Dr. Cohen notes that if you ask for more time or intimacy, a breadcrumber might react by going quiet.

“They may start to pull back if you get too close and conversely, will be more attentive when they perceive you pulling away,” she explains.

What to say if you think you’re being breadcrumbed

“Firstly, if you think you’re being breadcrumbed, it’s important to spend time reflecting on what you want out of the relationship, before having a conversation about it,” says Dr. Cohen. “Be clear about your needs so that you can determine if they can be met.” If you’re looking for commitment and the other person isn’t willing to give you that, then it’s probably time to consider if the relationship is going to work for you.

“If you notice someone breadcrumbing you, it’s OK to be direct,” says Tasha. Have an honest chat about the behaviors you’ve noticed and how they affect you. If the person you’re dating gaslights you into believing you’re overreacting or isn’t willing to address your concerns, that’s a red flag, and probably a sign to prioritize yourself. “Chasing them won’t change their behavior or their level of interest,” she continues. “You shouldn’t have to compromise your own needs, wants, or values for someone who isn’t willing to put in the effort to meet them.”

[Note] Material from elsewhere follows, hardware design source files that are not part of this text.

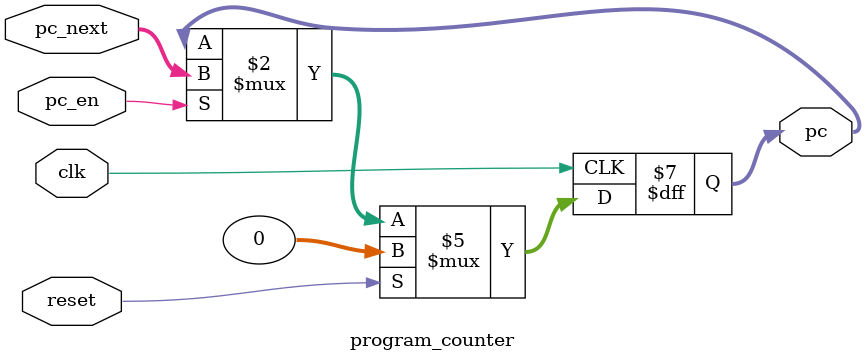
<source format=v>
module program_counter(
    input clk , 
    input reset , 
    input pc_en ,
    input [31:0] pc_next , 
    output reg [31:0] pc
);

    always @ (posedge clk) begin 
            if(reset) begin 
                pc <= 32'b0;
            end
            else if(pc_en) begin 
                pc <= pc_next;
            end
    end

endmodule
</source>
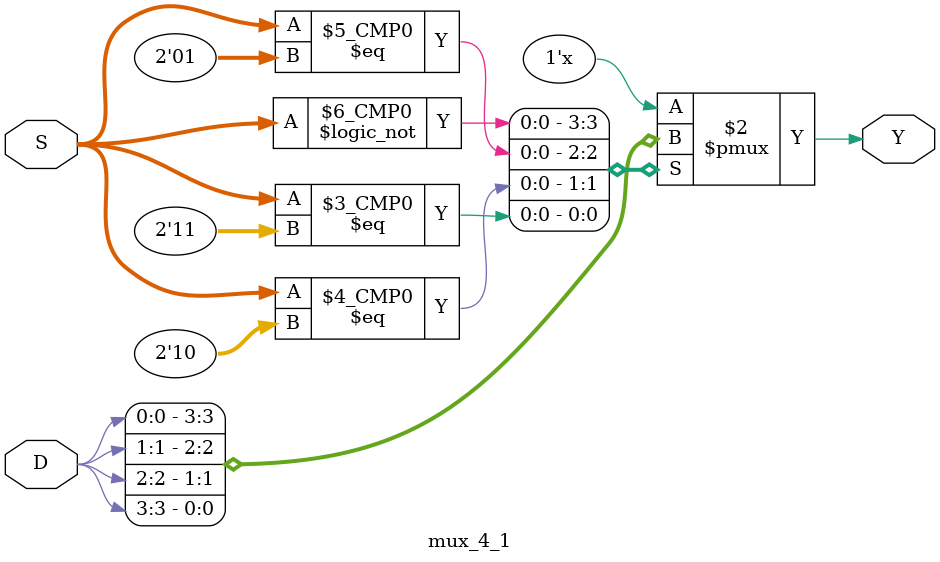
<source format=v>
module mux_4_1(
    input  [3:0] D,
    input  [1:0] S,
    output reg   Y
);

always @(*) begin
    case (S)
        2'b00: Y = D[0];
        2'b01: Y = D[1];
        2'b10: Y = D[2];
        2'b11: Y = D[3];
        default: Y = 1'b0;
    endcase
end

endmodule

</source>
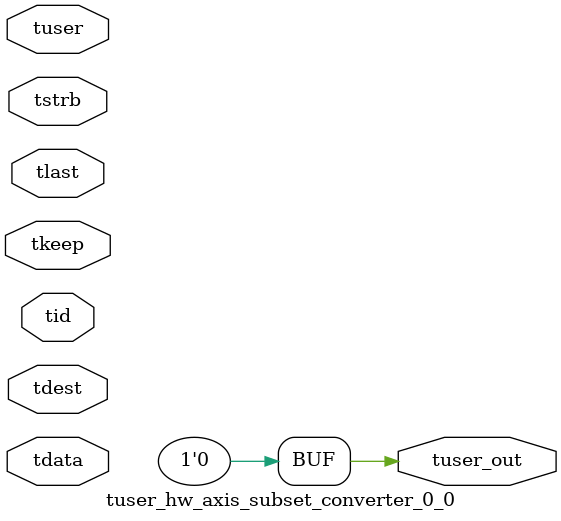
<source format=v>


`timescale 1ps/1ps

module tuser_hw_axis_subset_converter_0_0 #
(
parameter C_S_AXIS_TUSER_WIDTH = 1,
parameter C_S_AXIS_TDATA_WIDTH = 32,
parameter C_S_AXIS_TID_WIDTH   = 0,
parameter C_S_AXIS_TDEST_WIDTH = 0,
parameter C_M_AXIS_TUSER_WIDTH = 1
)
(
input  [(C_S_AXIS_TUSER_WIDTH == 0 ? 1 : C_S_AXIS_TUSER_WIDTH)-1:0     ] tuser,
input  [(C_S_AXIS_TDATA_WIDTH == 0 ? 1 : C_S_AXIS_TDATA_WIDTH)-1:0     ] tdata,
input  [(C_S_AXIS_TID_WIDTH   == 0 ? 1 : C_S_AXIS_TID_WIDTH)-1:0       ] tid,
input  [(C_S_AXIS_TDEST_WIDTH == 0 ? 1 : C_S_AXIS_TDEST_WIDTH)-1:0     ] tdest,
input  [(C_S_AXIS_TDATA_WIDTH/8)-1:0 ] tkeep,
input  [(C_S_AXIS_TDATA_WIDTH/8)-1:0 ] tstrb,
input                                                                    tlast,
output [C_M_AXIS_TUSER_WIDTH-1:0] tuser_out
);

assign tuser_out = {1'b0};

endmodule


</source>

If you’ve been on the receiving end of breadcrumbing, it’s time to put some boundaries in place. Take a step back, reconnect with your dating intentions, and you’ll be in a better position to find the relationship you deserve.

Can I report breadcrumbing on Bumble?

While there isn’t a specific feature for reporting breadcrumbing on Bumble, we’d encourage you to take action if you feel like you’re on the receiving end of it. Put your wellbeing first, and Unmatch if you feel like the relationship is negatively affecting you. Your time and emotions are valuable and if they’re not bringing the energy, it’s your cue to leave them behind.